Phoenix voters overwhelmingly approved a change to the city's pension program under three propositions titled pension reform, but there's criticism that the reform does little to actually change the system for the thousands of city employees.
Mayor Greg Stanton was thrilled with the turn out and the vote that will change the pension model for new employees hired after July 1.
The new pension plan is modeled after that of state workers pension that many say is expensive, flawed and due for an overhaul.
"It's not pension reform and I think there's a considerable amount of damage done because the public was mislead into believing it was pension reform," said Councilman Sal DiCiccio.
DiCiccio is a critic of the plan, saying it is like using a band-aid to treat a heart attack.
"True pension reform would have put a taxpayer cap...so it protected the taxpayer on liability..this didn't do that.. we tried to get that through, the Mayor and others fought that because the unions were fighting that part of it too."

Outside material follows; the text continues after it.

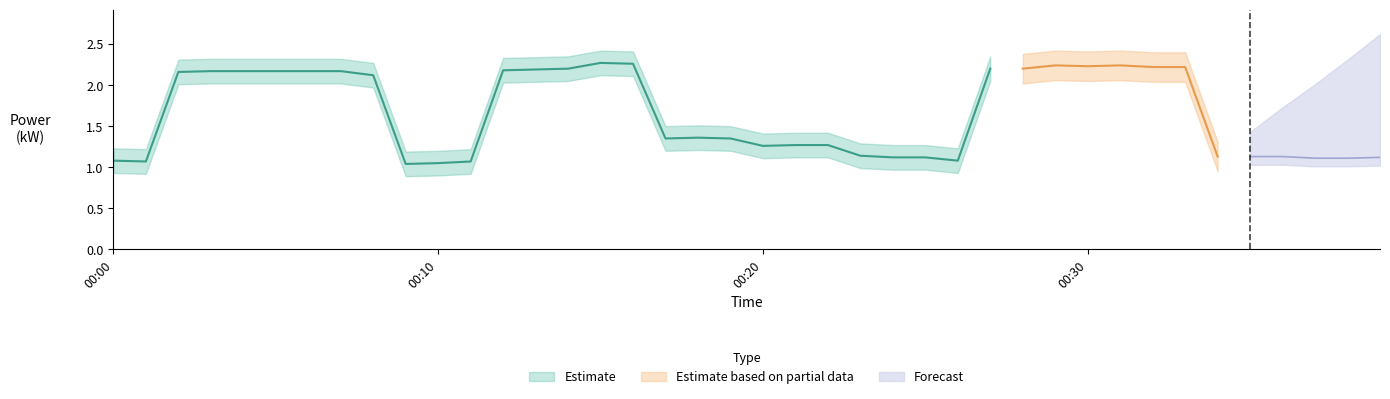

Is the value of Estimate based on partial data at 7 greater than the value of Forecast at 39?

Yes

But Mayor Stanton, who had strong union support during his election says this is a good start to reform.
"I'm aware that some people are going to criticize what was put on the ballot as not strong enough, criticize it as being too strong..I think a fair way of describing it was that our pension reform was a balanced approach..it was balance," he said.
"It provides some savings, so it's hard to vote against, so when people go out there and say, well gosh it passed by big numbers..well it's who's gonna vote against it when it saves a little bit. ..it moves the ball like this much in a field of about 100 yards," said DiCiccio.
DiCiccio says it doesn't even being to scratch the surface of the problem.
"So literally all of the protections that should have gone in on this plan here for the voters didn't happen and the voters weren't given an opportunity to decide between different plans. They were just given one plan."
Stanton adds, "I think you are underestimating the voters of the city of Phoenix. Those who voted are really smart, sophisticated people. They are not..I'll leave it at that."
"I think the voters are intelligent, they just weren't given a choice. They weren't given true pension reform," said DiCiccio.
The city of Phoenix has a debt of over $1 billion on its pension plan that's not funded yet, according to DiCiccio.
He says a true reform will only come through a citizen initiative that will likely encompass statewide pension reform.